===== Исходные данные
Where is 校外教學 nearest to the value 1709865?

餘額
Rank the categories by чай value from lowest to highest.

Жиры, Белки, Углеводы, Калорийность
==========
===== Исходные данные
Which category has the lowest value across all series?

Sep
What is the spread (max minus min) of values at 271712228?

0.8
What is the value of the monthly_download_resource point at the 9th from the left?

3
==========
◆ Ваше задание
Преобразуйте в нумерованный список строки от строки с «Where is 校外教學 nearest to the value 1709865?» до строки с «Жиры, Белки, Углеводы, Калорийность» включительно. Пустые строки в список не включайте.

◆ Готовое упражнение
1. Where is 校外教學 nearest to the value 1709865?
2. 餘額
3. Rank the categories by чай value from lowest to highest.
4. Жиры, Белки, Углеводы, Калорийность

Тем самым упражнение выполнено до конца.